A dying breed of upper-middle-class WASPS trying to adjus to New Wave values that rub against the grain of their inflexible, traditional souls lies at the core of A.R. Gurney's witty play "The Cocktail Hour," on stage at Theatre Hopkins through May 26.
This outstanding production, excellently directed by Suzanne Pratt, is a droll, sophisticated work that is as tender as it is funny. Amusing references and comparisons to T.S. Eliot's "The Cocktail Party" are sprinkled throughout.
A contemporary drawing-room comedy, the show is essentially autobiographical in nature reflecting Gurney's difficult relationship with his father.
Only in the stage work a bonding is achieved between the two, and family relationships are clarified, unlike Gurney's real life experience.
In Gurney's work family secrets are revealed and tempers flare as old wounds are reopened and nurtured by the consumption of a large quantity of alcohol.

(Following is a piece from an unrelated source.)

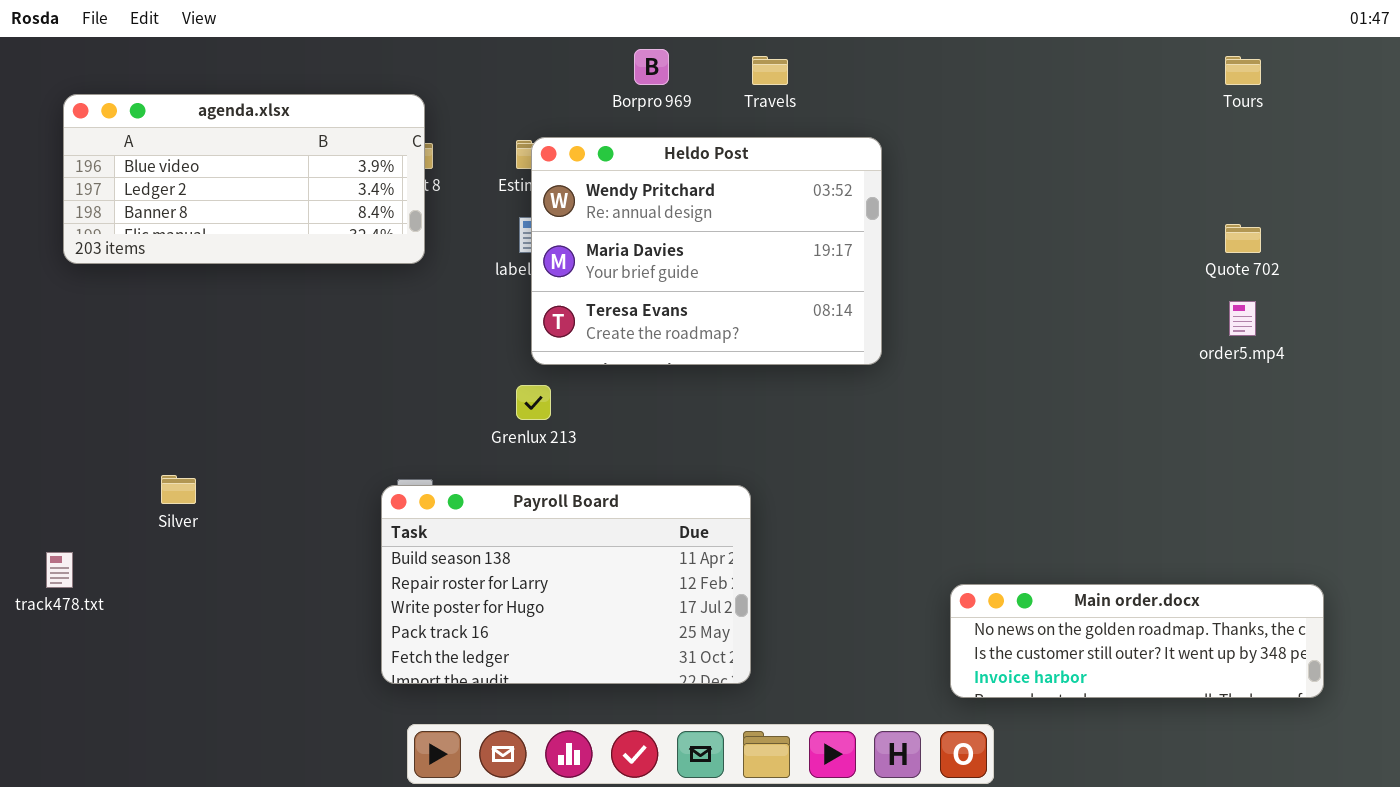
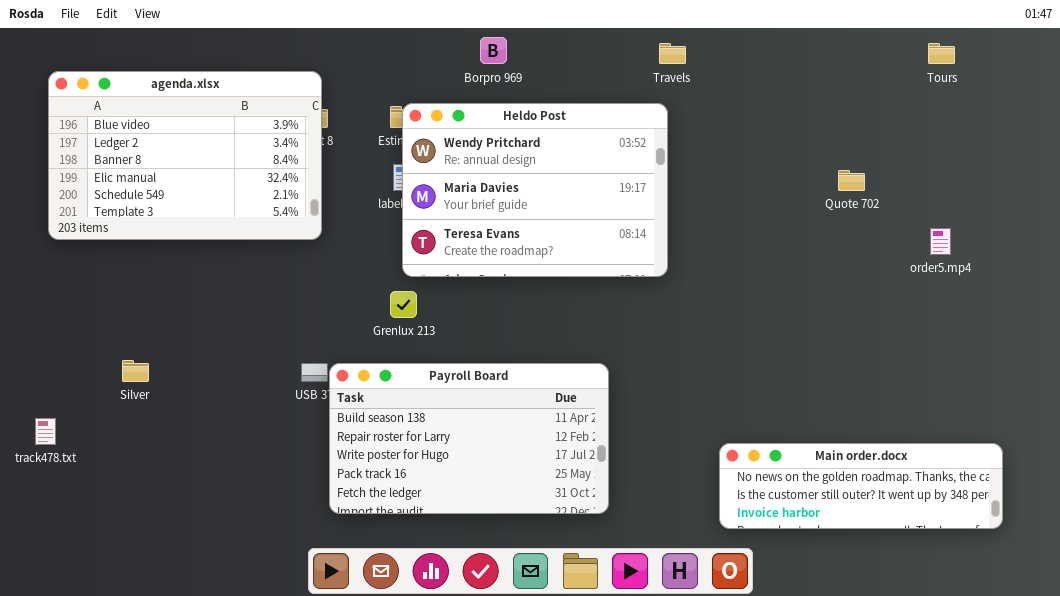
Travels: [752,56,788,85] -> [659,43,686,64], moved
agenda.xlsx: [63,94,425,264] -> [48,71,322,240], resized
Quote 702: [1225,224,1261,253] -> [838,170,865,191], moved
Payroll Board: [381,485,751,684] -> [329,363,609,514], moved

The playwright's great-grandfather's puzzling suicide (referred to in the play) evidently cast a heavy shadow over his grandfather's and father's lives. They both settled for a safe bourgeois world where servants, playing golf at the country club and the cocktail hour were sacred rituals.
"There is nothing more dangerous than the cocktail hour," says one of Gurney's characters in the play. "It has taken the place of evening prayers," jokes his stage father.
In the show the oldest son, John, a brooding playwright who has an annoying penchant for over analyzing everything, returns home to get permission to produce a realistic play he has written about his father.
Naturally the patriarch of the house is horrified and refuses; "Why can't you write about nice, trivial things?" His son agrees to wait until his father has passed on.
John is constantly seeking his father's approval and has always harbored a sneaking suspicion that he is adopted. This notion is given some weight by his very reserved mother's surprising confession that she once wrote a romantic novel in which a character like herself had a love affair with the man who groomed their horses.
Daughter Nina, who has married properly and done all the right things, enters the cocktail rite, which precedes the customary formal dinner, and becomes insulted when she finds she is only a minor character in John's play. She is suffering from an identity crisis and wants to prove herself by moving temporarily to another state to be part of a training program for seeing-eye dogs.
Jigger, the favored son, never appears. We learn through a telephone conversation that he has given up his business job and is headed for California to fulfill his dream of boat building.
The world is crumbling about the father as he sees his offspring taking the free paths he never could.
This local production of "The Cocktail Hour" is distinguished by the stupendous performance of Robert Walsh as the blustering, self-pitying, yet likable "head of the household."
Walsh's long, rambling monologues in the beginning, interrupted only by snippets of others' conversations, are priceless.
The actor's wife, Ruth Walsh, gives a thoroughly amusing performance as the feather-brained mother that is remindful of the studied mannerisms of a nancy reagan and the fey quality of a Gracie Allen
Harry B. Turner offers a fine, indept, probing characterization as the insecure playwright cansttly testing his parents' love.
Bethany Brown is endearingly comical as the frustrated daughter not content to be just a proper wife and mother.
* A pleasantly entertaining version of Rodgers and Hammerstein's classic musical, "The King and I," is on stage at the TowsonTowne Dinner Theatre through June 16. The show stars Dennis Knight as the exotic king of Siam who reluctantly learns Western ways from an independent English governess played by Sue Centurelli.
The show features nice performances, great old songs, and good choreography -- especially "The Ballet: Small House of Uncle Thomas" number -- and musical direction by Robert Jenkins. Good support is given by Bill Grauer, Colleen Gilpin and Richard Byrd.